Stored data entries

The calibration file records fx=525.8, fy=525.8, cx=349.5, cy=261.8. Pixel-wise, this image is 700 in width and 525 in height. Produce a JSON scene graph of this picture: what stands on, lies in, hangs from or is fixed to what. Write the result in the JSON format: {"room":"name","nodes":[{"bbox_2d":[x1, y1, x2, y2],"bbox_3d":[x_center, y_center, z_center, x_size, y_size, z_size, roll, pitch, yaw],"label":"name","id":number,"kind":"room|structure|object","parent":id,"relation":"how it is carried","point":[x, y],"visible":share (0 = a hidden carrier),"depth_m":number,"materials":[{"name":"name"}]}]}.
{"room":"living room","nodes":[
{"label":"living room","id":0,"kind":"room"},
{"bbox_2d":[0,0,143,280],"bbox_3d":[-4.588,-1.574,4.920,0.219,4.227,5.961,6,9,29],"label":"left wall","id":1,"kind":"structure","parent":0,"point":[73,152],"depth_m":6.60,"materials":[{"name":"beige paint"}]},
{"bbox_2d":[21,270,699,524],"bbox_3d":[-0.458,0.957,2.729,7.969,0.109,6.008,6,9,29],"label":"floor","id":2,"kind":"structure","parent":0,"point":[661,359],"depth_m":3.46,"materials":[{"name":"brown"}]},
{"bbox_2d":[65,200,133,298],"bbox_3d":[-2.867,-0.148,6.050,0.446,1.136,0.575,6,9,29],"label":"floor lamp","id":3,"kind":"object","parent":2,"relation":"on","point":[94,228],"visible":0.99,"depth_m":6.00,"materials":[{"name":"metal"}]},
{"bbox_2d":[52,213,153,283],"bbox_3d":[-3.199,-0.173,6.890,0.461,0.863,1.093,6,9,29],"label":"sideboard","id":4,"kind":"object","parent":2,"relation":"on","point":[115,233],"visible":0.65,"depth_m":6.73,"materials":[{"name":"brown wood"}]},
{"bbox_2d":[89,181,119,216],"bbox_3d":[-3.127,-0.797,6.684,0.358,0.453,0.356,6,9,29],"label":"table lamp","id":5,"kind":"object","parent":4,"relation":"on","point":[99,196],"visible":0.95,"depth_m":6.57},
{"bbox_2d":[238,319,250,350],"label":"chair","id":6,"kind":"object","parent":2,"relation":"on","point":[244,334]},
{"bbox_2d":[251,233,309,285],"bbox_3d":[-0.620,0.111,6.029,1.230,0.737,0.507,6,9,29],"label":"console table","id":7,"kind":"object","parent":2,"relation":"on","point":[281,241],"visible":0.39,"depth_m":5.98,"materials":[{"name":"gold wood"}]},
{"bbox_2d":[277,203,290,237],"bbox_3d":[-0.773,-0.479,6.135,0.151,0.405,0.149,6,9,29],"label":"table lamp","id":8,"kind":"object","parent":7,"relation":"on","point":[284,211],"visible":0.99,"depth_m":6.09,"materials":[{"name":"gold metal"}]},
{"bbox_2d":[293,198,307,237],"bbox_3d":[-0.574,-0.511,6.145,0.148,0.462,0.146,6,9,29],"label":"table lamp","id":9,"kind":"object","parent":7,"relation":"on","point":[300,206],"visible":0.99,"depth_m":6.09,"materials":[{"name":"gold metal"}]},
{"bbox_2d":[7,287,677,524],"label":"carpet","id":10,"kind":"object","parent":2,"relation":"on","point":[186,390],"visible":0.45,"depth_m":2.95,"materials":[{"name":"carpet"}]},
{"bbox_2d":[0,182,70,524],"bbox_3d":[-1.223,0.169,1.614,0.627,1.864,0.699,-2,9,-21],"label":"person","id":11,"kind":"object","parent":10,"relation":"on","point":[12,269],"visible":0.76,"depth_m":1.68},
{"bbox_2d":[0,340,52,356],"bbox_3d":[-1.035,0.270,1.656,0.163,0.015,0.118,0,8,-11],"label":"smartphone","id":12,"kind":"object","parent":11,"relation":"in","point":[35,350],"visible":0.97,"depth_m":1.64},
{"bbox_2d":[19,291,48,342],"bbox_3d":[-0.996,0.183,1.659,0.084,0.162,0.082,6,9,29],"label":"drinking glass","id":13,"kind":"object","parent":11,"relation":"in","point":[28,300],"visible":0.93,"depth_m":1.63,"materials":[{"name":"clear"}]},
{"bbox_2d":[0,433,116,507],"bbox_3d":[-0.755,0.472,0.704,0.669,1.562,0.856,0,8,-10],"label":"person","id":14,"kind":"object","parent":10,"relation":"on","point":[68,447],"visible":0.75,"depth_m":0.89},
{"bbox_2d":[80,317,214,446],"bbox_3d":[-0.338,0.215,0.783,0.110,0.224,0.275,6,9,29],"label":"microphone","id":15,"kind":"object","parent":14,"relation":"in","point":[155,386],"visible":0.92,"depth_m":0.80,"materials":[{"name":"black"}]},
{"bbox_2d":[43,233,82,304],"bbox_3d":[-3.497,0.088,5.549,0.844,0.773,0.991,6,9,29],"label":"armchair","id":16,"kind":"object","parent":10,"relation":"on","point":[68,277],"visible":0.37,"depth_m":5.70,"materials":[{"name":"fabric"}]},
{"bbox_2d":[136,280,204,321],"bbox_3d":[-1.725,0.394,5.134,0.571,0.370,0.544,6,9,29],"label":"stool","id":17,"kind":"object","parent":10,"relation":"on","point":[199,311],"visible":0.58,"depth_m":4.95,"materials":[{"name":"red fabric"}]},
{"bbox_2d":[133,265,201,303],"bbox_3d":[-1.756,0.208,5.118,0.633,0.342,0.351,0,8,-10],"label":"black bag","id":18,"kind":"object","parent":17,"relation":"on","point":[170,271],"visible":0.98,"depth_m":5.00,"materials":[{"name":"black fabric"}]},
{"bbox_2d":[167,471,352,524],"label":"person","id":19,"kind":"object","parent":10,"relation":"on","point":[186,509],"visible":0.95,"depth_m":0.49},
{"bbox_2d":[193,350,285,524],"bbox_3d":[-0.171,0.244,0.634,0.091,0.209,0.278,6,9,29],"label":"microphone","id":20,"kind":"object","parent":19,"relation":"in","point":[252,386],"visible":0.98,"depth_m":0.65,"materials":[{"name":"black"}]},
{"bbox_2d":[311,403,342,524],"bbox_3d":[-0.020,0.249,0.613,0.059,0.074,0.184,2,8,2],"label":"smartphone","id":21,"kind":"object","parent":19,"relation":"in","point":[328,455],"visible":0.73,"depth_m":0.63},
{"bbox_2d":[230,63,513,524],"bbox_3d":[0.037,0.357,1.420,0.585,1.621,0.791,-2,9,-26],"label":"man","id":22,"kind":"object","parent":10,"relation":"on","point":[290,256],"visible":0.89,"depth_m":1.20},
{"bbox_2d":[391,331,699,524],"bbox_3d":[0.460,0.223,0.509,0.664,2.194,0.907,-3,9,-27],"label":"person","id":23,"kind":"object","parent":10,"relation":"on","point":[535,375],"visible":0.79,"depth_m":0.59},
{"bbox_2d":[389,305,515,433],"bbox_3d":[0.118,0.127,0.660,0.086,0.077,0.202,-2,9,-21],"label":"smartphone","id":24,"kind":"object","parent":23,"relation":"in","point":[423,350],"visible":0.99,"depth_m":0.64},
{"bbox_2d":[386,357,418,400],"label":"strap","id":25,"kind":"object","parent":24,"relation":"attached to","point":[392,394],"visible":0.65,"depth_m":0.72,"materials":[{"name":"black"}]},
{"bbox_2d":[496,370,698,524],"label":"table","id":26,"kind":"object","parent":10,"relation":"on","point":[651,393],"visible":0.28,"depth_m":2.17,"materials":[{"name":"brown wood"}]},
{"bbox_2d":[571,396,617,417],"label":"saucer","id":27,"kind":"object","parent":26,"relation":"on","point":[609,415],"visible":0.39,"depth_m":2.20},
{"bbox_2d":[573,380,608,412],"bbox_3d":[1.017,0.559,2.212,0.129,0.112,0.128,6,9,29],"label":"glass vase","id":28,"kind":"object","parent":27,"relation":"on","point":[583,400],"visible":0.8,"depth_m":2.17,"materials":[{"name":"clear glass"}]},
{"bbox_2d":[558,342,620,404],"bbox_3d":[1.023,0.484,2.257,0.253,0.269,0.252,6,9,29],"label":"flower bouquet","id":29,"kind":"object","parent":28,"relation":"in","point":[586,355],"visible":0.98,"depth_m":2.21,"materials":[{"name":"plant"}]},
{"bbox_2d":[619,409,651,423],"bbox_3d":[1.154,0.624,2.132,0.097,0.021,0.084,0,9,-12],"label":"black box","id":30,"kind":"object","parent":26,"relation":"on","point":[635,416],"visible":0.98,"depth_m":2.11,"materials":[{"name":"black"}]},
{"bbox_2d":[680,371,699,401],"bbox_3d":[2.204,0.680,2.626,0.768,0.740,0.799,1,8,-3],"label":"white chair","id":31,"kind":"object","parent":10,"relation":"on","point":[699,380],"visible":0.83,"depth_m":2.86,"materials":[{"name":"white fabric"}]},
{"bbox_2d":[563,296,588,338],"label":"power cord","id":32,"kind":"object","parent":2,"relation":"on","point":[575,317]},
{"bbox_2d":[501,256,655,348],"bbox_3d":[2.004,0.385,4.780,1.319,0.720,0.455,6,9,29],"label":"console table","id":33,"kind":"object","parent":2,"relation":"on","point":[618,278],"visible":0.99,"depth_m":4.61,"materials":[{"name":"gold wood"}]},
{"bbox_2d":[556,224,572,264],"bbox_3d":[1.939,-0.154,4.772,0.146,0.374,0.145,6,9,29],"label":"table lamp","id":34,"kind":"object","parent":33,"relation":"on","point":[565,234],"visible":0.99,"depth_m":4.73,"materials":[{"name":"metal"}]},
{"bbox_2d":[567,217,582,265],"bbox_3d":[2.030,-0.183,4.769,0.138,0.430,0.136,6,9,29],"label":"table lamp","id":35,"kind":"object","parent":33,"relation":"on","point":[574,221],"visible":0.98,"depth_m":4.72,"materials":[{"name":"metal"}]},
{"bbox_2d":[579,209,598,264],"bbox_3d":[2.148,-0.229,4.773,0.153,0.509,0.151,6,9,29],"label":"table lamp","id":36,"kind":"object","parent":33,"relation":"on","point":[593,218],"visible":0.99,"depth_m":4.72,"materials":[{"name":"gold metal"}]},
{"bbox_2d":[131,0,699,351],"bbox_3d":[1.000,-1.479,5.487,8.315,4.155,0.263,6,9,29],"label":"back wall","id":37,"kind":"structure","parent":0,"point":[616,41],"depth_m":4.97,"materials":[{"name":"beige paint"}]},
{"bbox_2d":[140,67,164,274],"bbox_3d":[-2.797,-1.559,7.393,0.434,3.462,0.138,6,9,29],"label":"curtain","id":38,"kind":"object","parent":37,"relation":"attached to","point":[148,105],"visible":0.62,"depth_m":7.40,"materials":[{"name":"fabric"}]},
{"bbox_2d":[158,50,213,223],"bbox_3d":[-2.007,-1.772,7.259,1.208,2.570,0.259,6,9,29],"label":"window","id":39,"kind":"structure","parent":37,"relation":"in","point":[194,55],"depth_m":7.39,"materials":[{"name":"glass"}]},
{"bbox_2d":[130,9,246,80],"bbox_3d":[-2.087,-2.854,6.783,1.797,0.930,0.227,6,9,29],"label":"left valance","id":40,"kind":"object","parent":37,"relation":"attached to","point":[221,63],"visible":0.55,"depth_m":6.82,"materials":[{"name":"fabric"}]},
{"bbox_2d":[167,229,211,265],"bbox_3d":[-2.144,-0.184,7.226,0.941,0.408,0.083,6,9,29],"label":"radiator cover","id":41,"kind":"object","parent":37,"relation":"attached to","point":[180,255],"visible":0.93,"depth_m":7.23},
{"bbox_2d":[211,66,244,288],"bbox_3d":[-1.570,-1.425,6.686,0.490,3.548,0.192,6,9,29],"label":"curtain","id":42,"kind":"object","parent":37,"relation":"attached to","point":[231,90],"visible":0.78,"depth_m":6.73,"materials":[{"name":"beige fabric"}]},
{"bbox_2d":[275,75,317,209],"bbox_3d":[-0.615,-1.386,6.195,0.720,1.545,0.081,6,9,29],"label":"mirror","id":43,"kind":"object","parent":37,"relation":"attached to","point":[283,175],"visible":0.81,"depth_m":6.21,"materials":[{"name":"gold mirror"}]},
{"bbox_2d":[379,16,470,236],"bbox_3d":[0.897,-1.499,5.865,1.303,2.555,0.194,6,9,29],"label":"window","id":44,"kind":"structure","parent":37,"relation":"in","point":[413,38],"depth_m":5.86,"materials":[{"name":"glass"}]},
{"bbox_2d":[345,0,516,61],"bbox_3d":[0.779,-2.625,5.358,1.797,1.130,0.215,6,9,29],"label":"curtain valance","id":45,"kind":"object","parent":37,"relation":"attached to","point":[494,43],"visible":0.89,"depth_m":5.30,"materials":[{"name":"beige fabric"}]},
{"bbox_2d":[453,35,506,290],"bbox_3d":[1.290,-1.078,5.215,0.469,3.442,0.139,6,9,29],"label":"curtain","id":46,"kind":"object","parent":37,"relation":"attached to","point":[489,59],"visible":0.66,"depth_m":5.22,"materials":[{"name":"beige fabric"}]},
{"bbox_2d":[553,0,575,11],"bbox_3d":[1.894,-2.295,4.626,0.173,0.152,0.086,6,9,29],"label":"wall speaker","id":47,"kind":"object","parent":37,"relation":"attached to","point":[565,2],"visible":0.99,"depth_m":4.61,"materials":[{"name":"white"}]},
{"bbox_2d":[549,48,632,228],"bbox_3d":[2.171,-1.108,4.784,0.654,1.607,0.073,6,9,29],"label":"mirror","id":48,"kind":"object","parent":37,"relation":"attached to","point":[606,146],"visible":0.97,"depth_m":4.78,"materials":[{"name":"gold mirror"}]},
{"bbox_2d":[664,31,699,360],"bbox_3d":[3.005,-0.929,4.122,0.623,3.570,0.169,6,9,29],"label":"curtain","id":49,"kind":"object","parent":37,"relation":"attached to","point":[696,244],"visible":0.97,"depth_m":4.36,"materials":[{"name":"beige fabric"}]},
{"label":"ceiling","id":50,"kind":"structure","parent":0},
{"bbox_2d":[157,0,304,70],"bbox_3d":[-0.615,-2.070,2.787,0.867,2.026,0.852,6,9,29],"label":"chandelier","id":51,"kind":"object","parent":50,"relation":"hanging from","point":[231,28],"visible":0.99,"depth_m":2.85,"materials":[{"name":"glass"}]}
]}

Task to carry out: Whenever the string "left" turns up in a line above, copy that line out.

Answer section:
{"bbox_2d":[0,0,143,280],"bbox_3d":[-4.588,-1.574,4.920,0.219,4.227,5.961,6,9,29],"label":"left wall","id":1,"kind":"structure","parent":0,"point":[73,152],"depth_m":6.60,"materials":[{"name":"beige paint"}]},
{"bbox_2d":[130,9,246,80],"bbox_3d":[-2.087,-2.854,6.783,1.797,0.930,0.227,6,9,29],"label":"left valance","id":40,"kind":"object","parent":37,"relation":"attached to","point":[221,63],"visible":0.55,"depth_m":6.82,"materials":[{"name":"fabric"}]},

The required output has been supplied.